§ **EXTRAIT DU DOCUMENT**
━━━━

L’Agence des droits fondamentaux de l'Union européenne certifie que les personnes d'ascendance africaine de l’UE sont de plus en plus touchées par le racisme

Le 25 octobre 2023 l’Agence des droits fondamentaux de l'Union européenne (FRA) a publié son deuxième rapport « Être une personne noire en UE » qui présente les expériences des personnes d'ascendance africaine en Europe.  Le premier rapport de 2018 mettait en lumière le racisme généralisé et enraciné existant en Europe à l'encontre des personnes d’ascendance africaine et ce deuxième rapport de la FRA apporte de nouvelles données qui révèlent le nombre toujours croissant d'expériences de discrimination et de violence que subissent les personnes migrantes et descendantes de personnes migrantes d'ascendance africaine - Afrique subsaharienne - résidant dans 13 pays de l’UE, dont l’Espagne.

Le rapport souligne que les 5 années qui se sont écoulées entre ces deux rapports ont été marquées par le mouvement Black Lives Matter et la mobilisation mondiale pour faire face au racisme et stimuler la justice raciale. Dans le domaine institutionnel également des progrès ont été faits avec l'adoption par la Commission européenne de son premier plan d’action de l’UE contre le racisme (2020-2025). Néanmoins, selon les déclarations du directeur de la FRA, Michael O’Flaherty « il est surprenant de ne constater aucune amélioration. Au contraire, les personnes d'ascendance africaine subissent de plus en plus de discrimination du seul fait de leur couleur de peau ». Les conclusions principales sont les suivantes :

  • Discrimination raciale - 45% des personnes interrogées dit avoir subi de la discrimination raciale au cours des 5 dernières années, un chiffre en nette augmentation par rapport au taux de 39% de la dernière étude. Par ailleurs la discrimination raciale est toujours invisible, seules 9% des victimes dénoncent ces incidents et très peu de plaintes comparaissent devant un organisme d’égalité. En Espagne seules 4% des personnes interrogées avaient dénoncé les faits ou déposé une plainte après avoir subi un incident raciste. L’étude souligne également la méconnaissance des organismes d’égalité ou des organisations de soutien spécialisé.
  • Harcèlement raciste - 30% des personnes d’ascendance africaine affirment avoir subi du harcèlement raciste, la majorité des victimes de violence raciste souffrent de troubles psychologiques provoqués par le harcèlement et ont peur d’être à nouveau agressées. À ce chapitre l’Espagne est l’un des pays avec le plus faible pourcentage de personnes inquiètes face à la possibilité de souffrir de harcèlement ou de violence raciste en public.

━━━━

§ **INFORMATIONS AFFICHÉES**

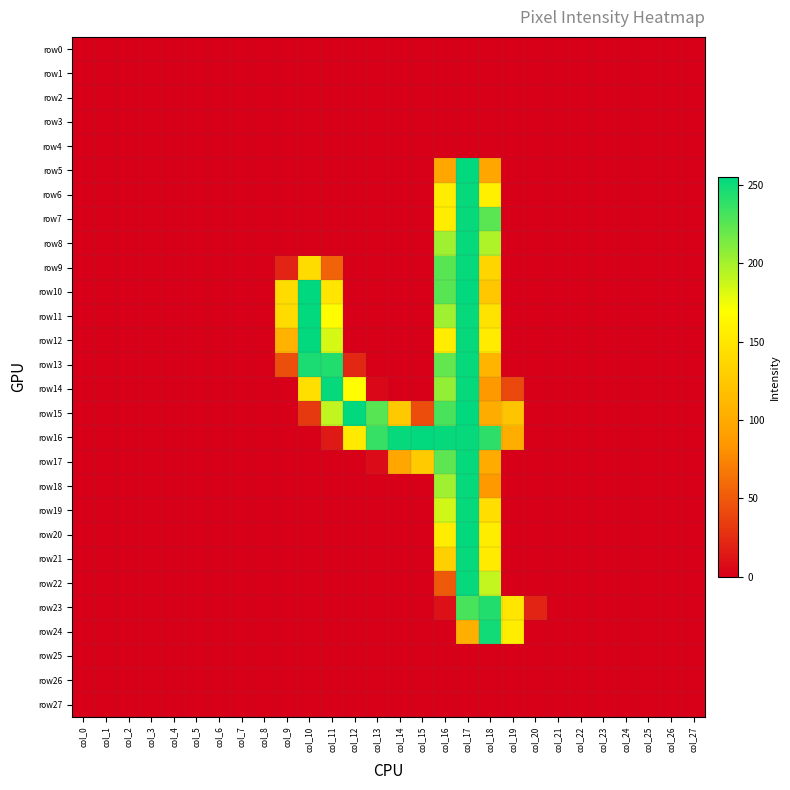

At which category is the sum across all series the highest?

col_17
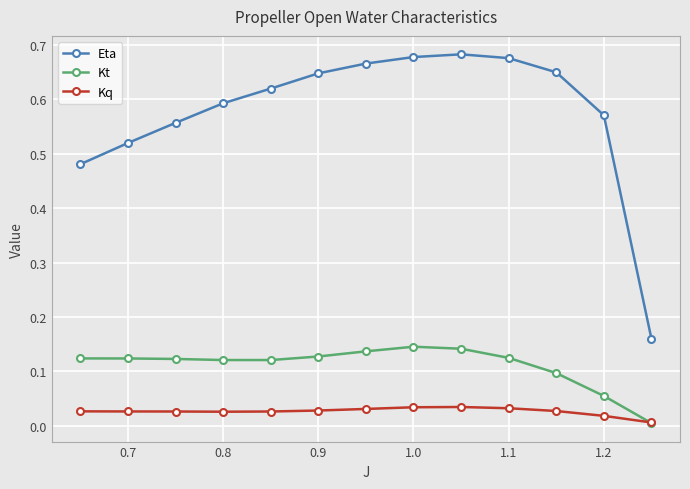

Which series has the largest range (max minus min)?

Eta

━━━━

§ **CONSIGNES**
**A)** Reproduisez le passage de l'extrait qui commence par « Le 25 octobre » et se poursuit jusqu'à « l’UE, dont l’Espagne. ».
**B)** Relevez tous les pourcentages mentionnés dans l'extrait.
La liste ci-dessus constitue un matériau distinct de l'extrait.

§ **RÉPONSES**
**A)**
Le 25 octobre 2023 l’Agence des droits fondamentaux de l'Union européenne (FRA) a publié son deuxième rapport « Être une personne noire en UE » qui présente les expériences des personnes d'ascendance africaine en Europe.  Le premier rapport de 2018 mettait en lumière le racisme généralisé et enraciné existant en Europe à l'encontre des personnes d’ascendance africaine et ce deuxième rapport de la FRA apporte de nouvelles données qui révèlent le nombre toujours croissant d'expériences de discrimination et de violence que subissent les personnes migrantes et descendantes de personnes migrantes d'ascendance africaine - Afrique subsaharienne - résidant dans 13 pays de l’UE, dont l’Espagne.

**B)** 45%, 39%, 9%, 4%, 30%